Questions for “Scientists discover likely source of the moon’s faint yellow tail”

a photo of a large yellow moon in a dark sky with a jet flying past the moon

Most material in the moon’s comet-like tail of sodium atoms, not seen here, were boosted off the moon by micrometeorite impacts, new studies suggest.

Joel Kowsky/NASA

To accompany “Scientists discover likely source of the moon’s faint yellow tail

SCIENCE

Before Reading:

1.  Why does the moon’s appearance from Earth differ based on it’s phases? What causes the phase known as new moon?

2.  What are meteors and where do they come from?

During Reading:

1.  What gives the moon’s tail its color. When was that tail first discovered?

2.  What were at least three suggestions that scientists had offered the past as possible explanations for this tail?

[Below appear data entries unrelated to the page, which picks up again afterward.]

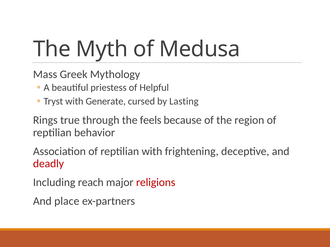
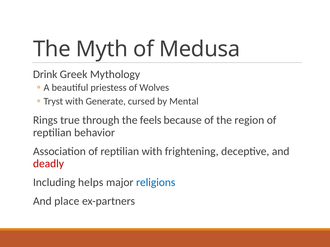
Mass: Mass -> Drink
Helpful: Helpful -> Wolves
Lasting: Lasting -> Mental
reach: reach -> helps
religions colour: red -> blue
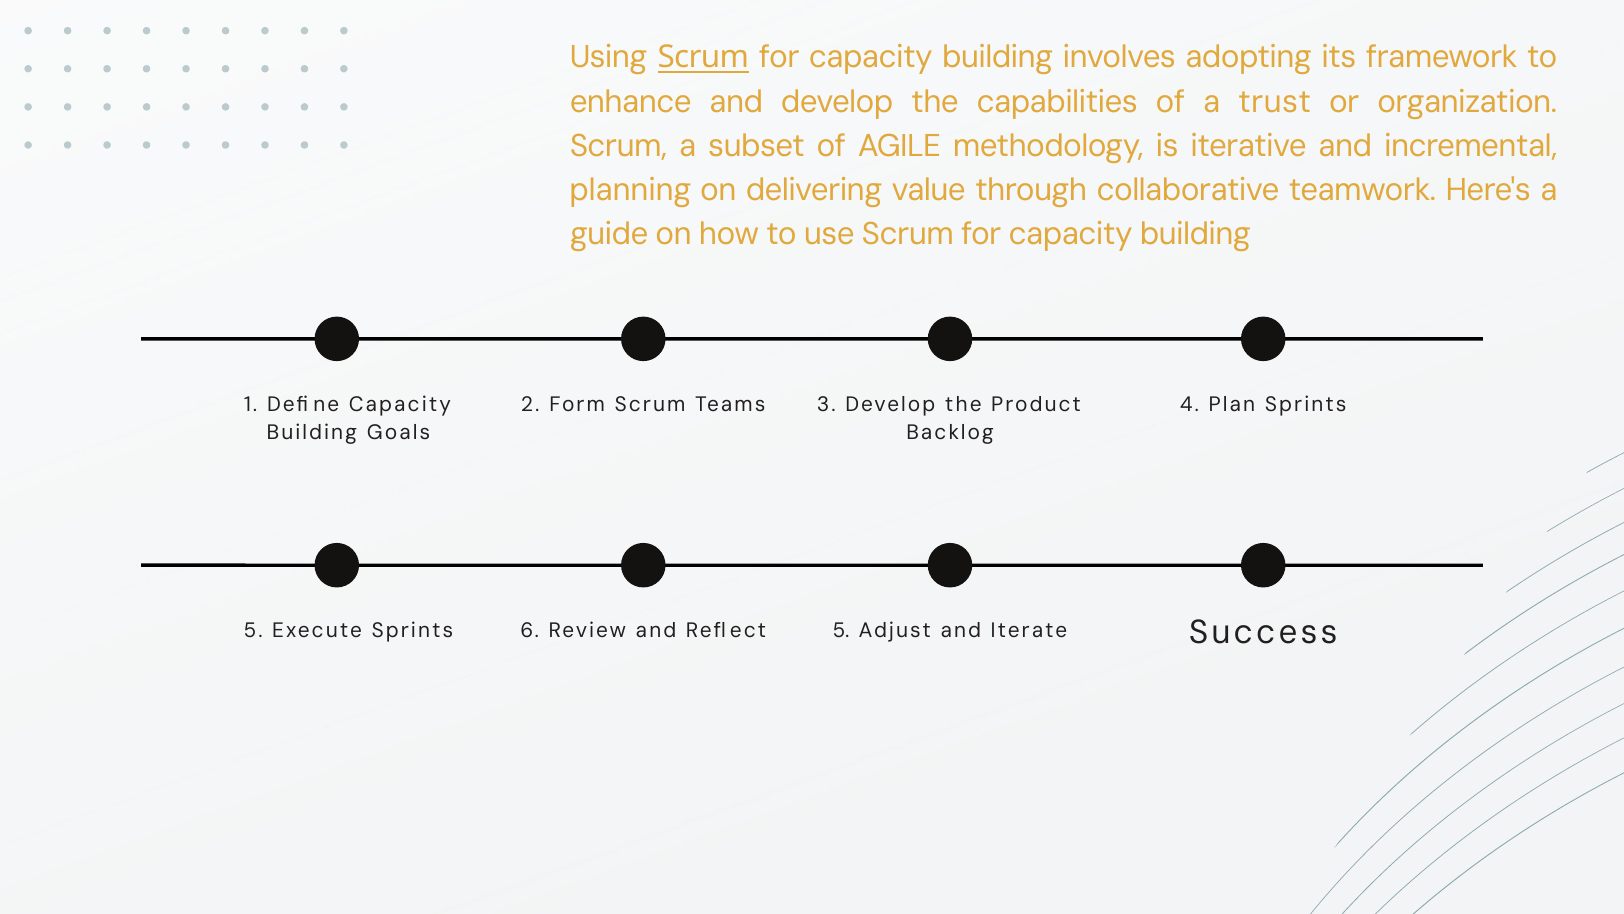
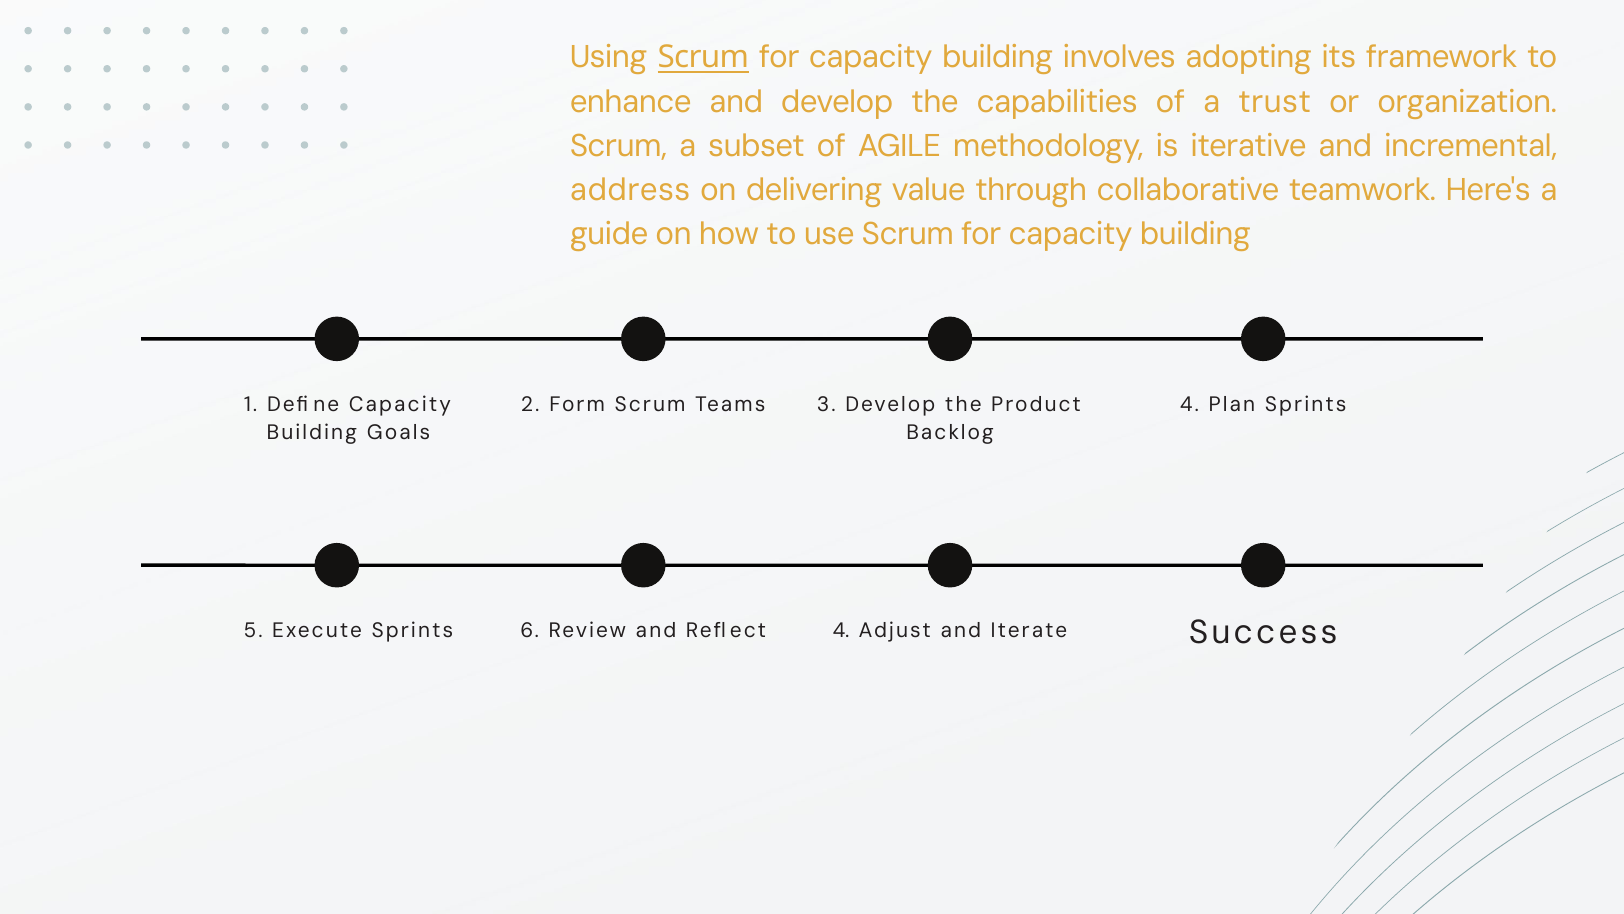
planning: planning -> address
Reflect 5: 5 -> 4
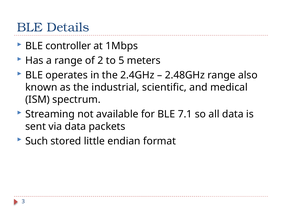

3.  Why do more micrometeorites land on the moon than on Earth?

4.  How does the position of the moon’s tail, relative to the sun, make it like a comet’s tail? What is responsible for the tail’s direction?

5.  What role does Earth’s gravity have in making the tail most visible during a new moon?

6.  What did the computer model by the researchers at Kyung-Hee University show about the moon’s tail?

After Reading:

1.  The story says that Earth periodically sweeps through moon’s tail. Do you think that’s dangerous? Explain your answer, based in part some of the ideas you read in the story.